→ SET TASK: Convert the listing below, from its first line through the line that contains "family: Papilionidae", inclusive, into a numbered list, leaving out any blank lines.

═══ DATA FOR PROCESSING

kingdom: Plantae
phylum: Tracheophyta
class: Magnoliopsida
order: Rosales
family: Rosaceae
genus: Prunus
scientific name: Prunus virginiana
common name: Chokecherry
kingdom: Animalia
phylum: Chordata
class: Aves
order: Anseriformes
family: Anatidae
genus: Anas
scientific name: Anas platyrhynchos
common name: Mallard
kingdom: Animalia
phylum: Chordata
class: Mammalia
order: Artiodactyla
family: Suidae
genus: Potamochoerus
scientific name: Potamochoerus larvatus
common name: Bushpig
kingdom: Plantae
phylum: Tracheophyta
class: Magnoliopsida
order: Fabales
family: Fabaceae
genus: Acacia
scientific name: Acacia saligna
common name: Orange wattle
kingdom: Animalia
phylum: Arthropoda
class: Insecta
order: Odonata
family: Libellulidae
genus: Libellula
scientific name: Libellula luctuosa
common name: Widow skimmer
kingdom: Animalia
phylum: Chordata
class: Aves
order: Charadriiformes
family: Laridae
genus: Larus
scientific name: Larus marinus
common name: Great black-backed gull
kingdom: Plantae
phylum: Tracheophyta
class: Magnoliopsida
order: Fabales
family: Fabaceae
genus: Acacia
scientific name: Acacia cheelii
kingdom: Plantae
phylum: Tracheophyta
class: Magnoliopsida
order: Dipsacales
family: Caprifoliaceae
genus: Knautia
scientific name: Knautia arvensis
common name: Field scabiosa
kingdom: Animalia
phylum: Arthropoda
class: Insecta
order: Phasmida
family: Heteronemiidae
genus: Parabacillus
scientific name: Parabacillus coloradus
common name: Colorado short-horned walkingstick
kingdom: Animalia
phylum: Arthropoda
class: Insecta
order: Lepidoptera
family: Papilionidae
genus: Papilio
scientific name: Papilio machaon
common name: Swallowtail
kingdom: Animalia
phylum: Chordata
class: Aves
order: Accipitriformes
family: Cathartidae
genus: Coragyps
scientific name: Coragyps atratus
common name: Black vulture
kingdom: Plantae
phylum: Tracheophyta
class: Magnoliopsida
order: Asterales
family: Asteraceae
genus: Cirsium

══════

→ EXERCISE RESPONSE:
1. kingdom: Plantae
2. phylum: Tracheophyta
3. class: Magnoliopsida
4. order: Rosales
5. family: Rosaceae
6. genus: Prunus
7. scientific name: Prunus virginiana
8. common name: Chokecherry
9. kingdom: Animalia
10. phylum: Chordata
11. class: Aves
12. order: Anseriformes
13. family: Anatidae
14. genus: Anas
15. scientific name: Anas platyrhynchos
16. common name: Mallard
17. kingdom: Animalia
18. phylum: Chordata
19. class: Mammalia
20. order: Artiodactyla
21. family: Suidae
22. genus: Potamochoerus
23. scientific name: Potamochoerus larvatus
24. common name: Bushpig
25. kingdom: Plantae
26. phylum: Tracheophyta
27. class: Magnoliopsida
28. order: Fabales
29. family: Fabaceae
30. genus: Acacia
31. scientific name: Acacia saligna
32. common name: Orange wattle
33. kingdom: Animalia
34. phylum: Arthropoda
35. class: Insecta
36. order: Odonata
37. family: Libellulidae
38. genus: Libellula
39. scientific name: Libellula luctuosa
40. common name: Widow skimmer
41. kingdom: Animalia
42. phylum: Chordata
43. class: Aves
44. order: Charadriiformes
45. family: Laridae
46. genus: Larus
47. scientific name: Larus marinus
48. common name: Great black-backed gull
49. kingdom: Plantae
50. phylum: Tracheophyta
51. class: Magnoliopsida
52. order: Fabales
53. family: Fabaceae
54. genus: Acacia
55. scientific name: Acacia cheelii
56. kingdom: Plantae
57. phylum: Tracheophyta
58. class: Magnoliopsida
59. order: Dipsacales
60. family: Caprifoliaceae
61. genus: Knautia
62. scientific name: Knautia arvensis
63. common name: Field scabiosa
64. kingdom: Animalia
65. phylum: Arthropoda
66. class: Insecta
67. order: Phasmida
68. family: Heteronemiidae
69. genus: Parabacillus
70. scientific name: Parabacillus coloradus
71. common name: Colorado short-horned walkingstick
72. kingdom: Animalia
73. phylum: Arthropoda
74. class: Insecta
75. order: Lepidoptera
76. family: Papilionidae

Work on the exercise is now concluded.